I also realize our privilege in being considered high earners when compared to most American Families. As a first-generation immigrant who knows poverty, adversity & the almost insurmountable adversity of getting a medical education & in more debt than any numbers I had ever seen in my bank account before then, I know firsthand how limited options can be.
Just as my single mother of 5, on welfare, section 8 & a minimum wage job did not have the option to walk away from her job, I appreciate the fact that not everyone will have the option to take a sabbatical immediately.
However, all of the principles I am about to share with you are valuable tools to help you create more clarity, peace & habits around your relationship with your money, & will give you the freedom to utilize your finances as a vehicle to fund the kind of life you dream of, no matter where you are on your financial journey.
When it comes to money mindset, implementing these financial habits have been instrumental in helping me to shift away from financial trauma, anxiety, fear, and survival mode, into building a financial defense against uncertainty that has allowed for more financial stability, peace & ease.

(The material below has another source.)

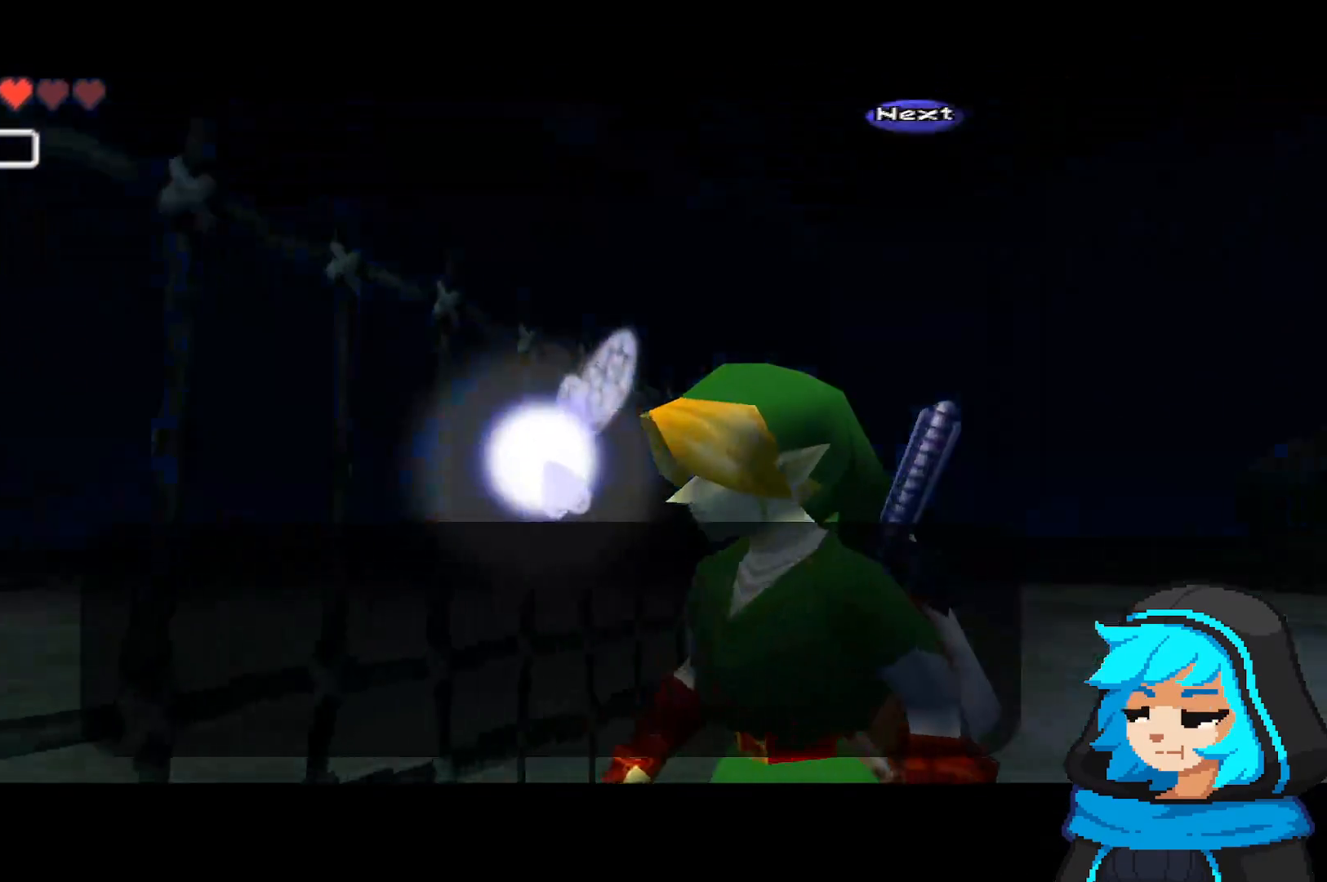
{"dt_ms": 500, "buttons": ["A"], "left_stick": "center", "events": [[450, "A", "down"]]}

My hope is that by following these steps you too can utilize money as a unit of life energy that can allow you to make money moves away from survival mode & more towards intentional saving & spending as a way to cultivate more freedom, joy, and peace in your life.
6 Steps to Financially Plan for a Sabbatical
Isolating your Essential Expenses
The first thing we did when we abruptly had to go down to one income, my husband and I took a thorough inventory of all of our finances & options on the table to get a good idea of how much time we could actually survive on one income.
As the appointed CFO of our family, I spearheaded this.
To get an idea of what was absolutely necessary I started by fleshing out our expenses into 2 main categories: Essential Expenses & Non-Essential Expenses.
Under Essential Expenses, were only expenses that we absolutely needed for survival for just in case the poop hit the fan- purposes.
I asked myself: If the unimaginable happened- what is the monthly minimum amount of money we could comfortably survive with?